Text block
From c9d8521f78e30fc85ce83c5164cc97df380d0a00 Mon Sep 17 00:00:00 2001
From: PaulZhang12 <paulzhan@fb.com>
Date: Wed, 1 Oct 2025 14:28:29 -0700
Subject: [PATCH] Faster int4 gemm

stack-info: PR: https://github.com/pytorch/helion/pull/751, branch: PaulZhang12/stack/11
---
 examples/int4_gemm.py       | 41 ++++++++++++-------------
 test/test_examples.expected | 60 ++++++++++++++++++++-----------------
 2 files changed, 51 insertions(+), 50 deletions(-)

diff --git a/examples/int4_gemm.py b/examples/int4_gemm.py
index e1a0ce332..5dd936412 100644
--- a/examples/int4_gemm.py
+++ b/examples/int4_gemm.py
@@ -52,6 +52,14 @@ def matmul_bf16_int4(A: Tensor, B: Tensor) -> Tensor:
         acc = hl.zeros([tile_m, tile_n], dtype=torch.float32)
 
         for tile_k_packed in hl.tile(K // 2, block_size=block_size_k_packed):
+            # Load corresponding tiles from A (need to load twice the packed tile size)
+            # We need to map tile_k_packed to the corresponding range in A
+            a_tile_begin = tile_k_packed.begin * 2
+            a_tile_len = block_size_k_packed * 2
+            a_tile = A[tile_m, a_tile_begin : (a_tile_begin + a_tile_len)].to(
+                torch.float32
+            )  # [BLOCK_SIZE_M, BLOCK_SIZE_K]
+
             # Load packed int8 data from B
             b_tile = B[tile_k_packed, tile_n]  # [BLOCK_SIZE_K//2, BLOCK_SIZE_N]
 
@@ -60,29 +68,19 @@ def matmul_bf16_int4(A: Tensor, B: Tensor) -> Tensor:
             b_lo = ((b_tile << 4) >> 4).to(torch.int8)  # Sign-extend low 4 bits
             b_hi = (b_tile >> 4).to(torch.int8)  # Sign-extend high 4 bits
 
-            # Convert to bfloat16
-            b_lo_bf16 = b_lo.to(torch.bfloat16)  # [BLOCK_SIZE_K//2, BLOCK_SIZE_N]
-            b_hi_bf16 = b_hi.to(torch.bfloat16)  # [BLOCK_SIZE_K//2, BLOCK_SIZE_N]
-
             # Stack and reshape to interleave low and high bits
             # Stack along a new dimension to get [BLOCK_SIZE_K//2, 2, BLOCK_SIZE_N]
-            b_stacked = torch.stack([b_lo_bf16, b_hi_bf16], dim=1)

Data section
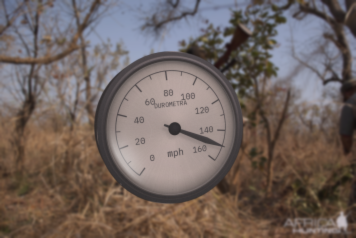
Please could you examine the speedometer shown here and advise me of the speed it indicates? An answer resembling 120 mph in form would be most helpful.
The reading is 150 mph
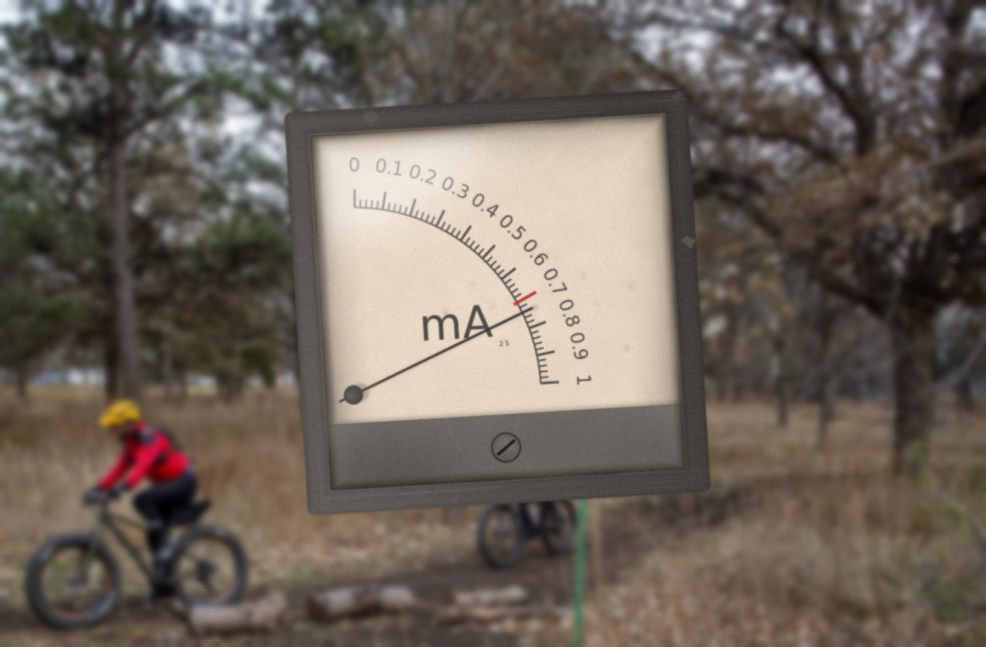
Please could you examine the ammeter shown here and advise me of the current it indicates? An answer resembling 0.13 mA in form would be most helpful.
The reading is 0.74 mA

...

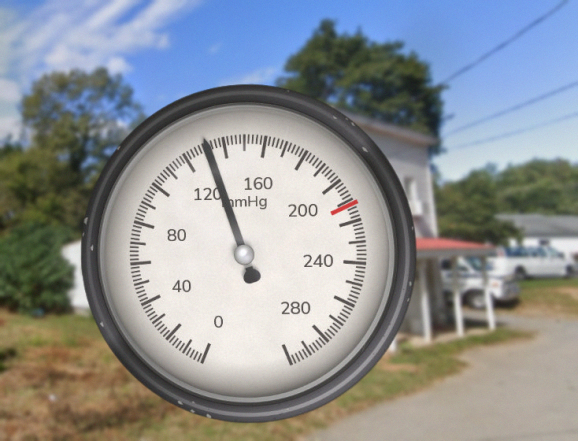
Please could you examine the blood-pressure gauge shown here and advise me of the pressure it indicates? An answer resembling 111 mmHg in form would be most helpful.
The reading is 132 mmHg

Things to do
• a. Answer these about the patch:
(i) What is the patch's subject line?
(ii) How many insertions and deletions does it report in total?
(iii) What value is assigned to a_tile_len?
• b. Reproduce the part of the patch starting at "diff --git a/examples/int4_gemm.py" and ending at "packed tile size)", character for character.
The records have nothing to do with what is asked here.

Written answers
• a.
(i) [PATCH] Faster int4 gemm
(ii) 51 insertions and 50 deletions
(iii) block_size_k_packed * 2

• b.
diff --git a/examples/int4_gemm.py b/examples/int4_gemm.py
index e1a0ce332..5dd936412 100644
--- a/examples/int4_gemm.py
+++ b/examples/int4_gemm.py
@@ -52,6 +52,14 @@ def matmul_bf16_int4(A: Tensor, B: Tensor) -> Tensor:
         acc = hl.zeros([tile_m, tile_n], dtype=torch.float32)
 
         for tile_k_packed in hl.tile(K // 2, block_size=block_size_k_packed):
+            # Load corresponding tiles from A (need to load twice the packed tile size)